[Opening Data for this exercise section]

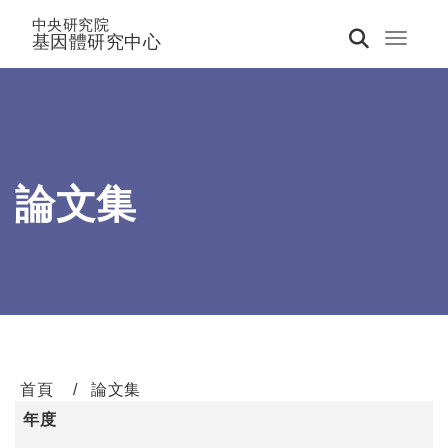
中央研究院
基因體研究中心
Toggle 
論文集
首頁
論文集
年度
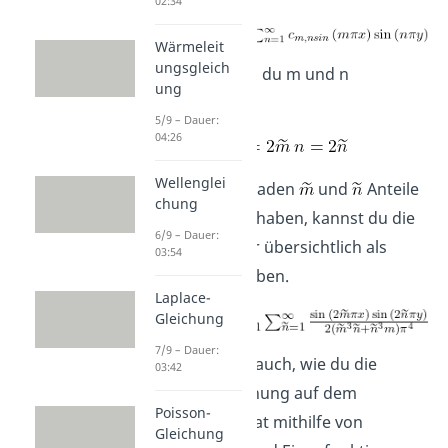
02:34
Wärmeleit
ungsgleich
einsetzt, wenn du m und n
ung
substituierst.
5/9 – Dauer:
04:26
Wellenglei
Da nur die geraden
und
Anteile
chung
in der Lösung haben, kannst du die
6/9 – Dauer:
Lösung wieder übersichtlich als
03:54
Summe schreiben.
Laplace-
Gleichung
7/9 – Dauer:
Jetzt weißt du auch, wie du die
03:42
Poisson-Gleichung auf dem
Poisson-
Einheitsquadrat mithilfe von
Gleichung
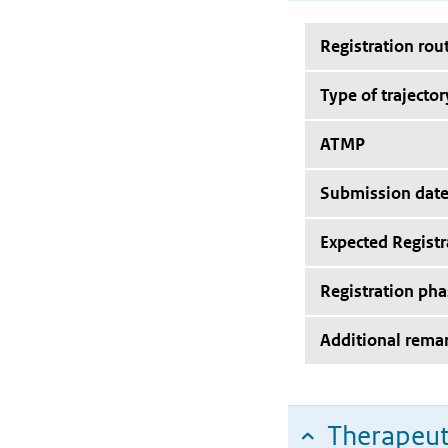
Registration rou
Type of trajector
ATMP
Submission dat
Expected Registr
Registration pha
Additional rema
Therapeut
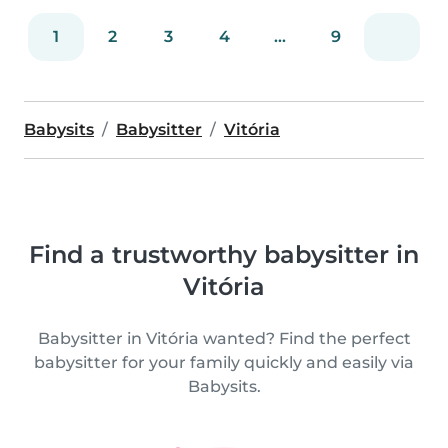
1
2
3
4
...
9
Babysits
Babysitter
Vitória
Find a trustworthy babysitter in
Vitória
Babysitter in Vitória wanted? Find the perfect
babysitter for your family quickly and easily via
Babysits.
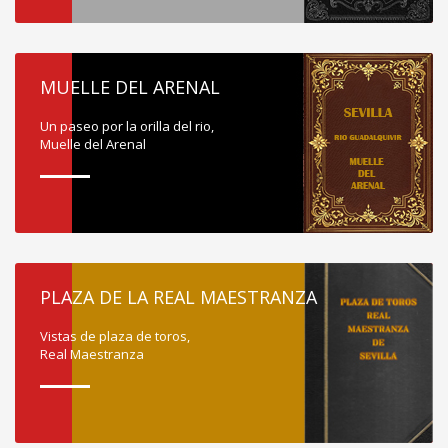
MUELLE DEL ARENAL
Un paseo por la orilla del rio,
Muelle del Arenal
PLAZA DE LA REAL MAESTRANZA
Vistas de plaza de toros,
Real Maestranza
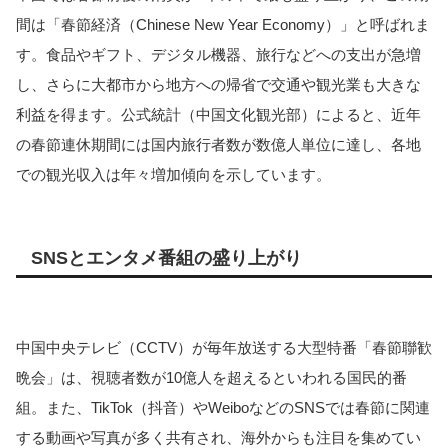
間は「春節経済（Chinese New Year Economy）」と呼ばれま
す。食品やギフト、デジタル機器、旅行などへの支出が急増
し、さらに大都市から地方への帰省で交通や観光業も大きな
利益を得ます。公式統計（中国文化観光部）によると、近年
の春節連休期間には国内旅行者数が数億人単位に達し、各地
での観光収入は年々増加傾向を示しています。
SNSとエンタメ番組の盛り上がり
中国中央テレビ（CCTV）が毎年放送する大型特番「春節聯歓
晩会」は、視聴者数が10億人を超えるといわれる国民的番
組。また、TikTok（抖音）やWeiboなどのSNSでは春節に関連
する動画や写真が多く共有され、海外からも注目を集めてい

[Closing Data for this exercise section]

### Your assignment
The entries above, every one of them, should be retyped exactly, with no pictures carried over.

### Response area
中央研究院
基因體研究中心
Toggle 
論文集
首頁
論文集
年度
02:34
Wärmeleit
ungsgleich
einsetzt, wenn du m und n
ung
substituierst.
5/9 – Dauer:
04:26
Wellenglei
Da nur die geraden
und
Anteile
chung
in der Lösung haben, kannst du die
6/9 – Dauer:
Lösung wieder übersichtlich als
03:54
Summe schreiben.
Laplace-
Gleichung
7/9 – Dauer:
Jetzt weißt du auch, wie du die
03:42
Poisson-Gleichung auf dem
Poisson-
Einheitsquadrat mithilfe von
Gleichung
Registration rou
Type of trajector
ATMP
Submission dat
Expected Registr
Registration pha
Additional rema
Therapeut
1
2
3
4
...
9
Babysits
Babysitter
Vitória
Find a trustworthy babysitter in
Vitória
Babysitter in Vitória wanted? Find the perfect
babysitter for your family quickly and easily via
Babysits.
MUELLE DEL ARENAL
Un paseo por la orilla del rio,
Muelle del Arenal
PLAZA DE LA REAL MAESTRANZA
Vistas de plaza de toros,
Real Maestranza
間は「春節経済（Chinese New Year Economy）」と呼ばれま
す。食品やギフト、デジタル機器、旅行などへの支出が急増
し、さらに大都市から地方への帰省で交通や観光業も大きな
利益を得ます。公式統計（中国文化観光部）によると、近年
の春節連休期間には国内旅行者数が数億人単位に達し、各地
での観光収入は年々増加傾向を示しています。
SNSとエンタメ番組の盛り上がり
中国中央テレビ（CCTV）が毎年放送する大型特番「春節聯歓
晩会」は、視聴者数が10億人を超えるといわれる国民的番
組。また、TikTok（抖音）やWeiboなどのSNSでは春節に関連
する動画や写真が多く共有され、海外からも注目を集めてい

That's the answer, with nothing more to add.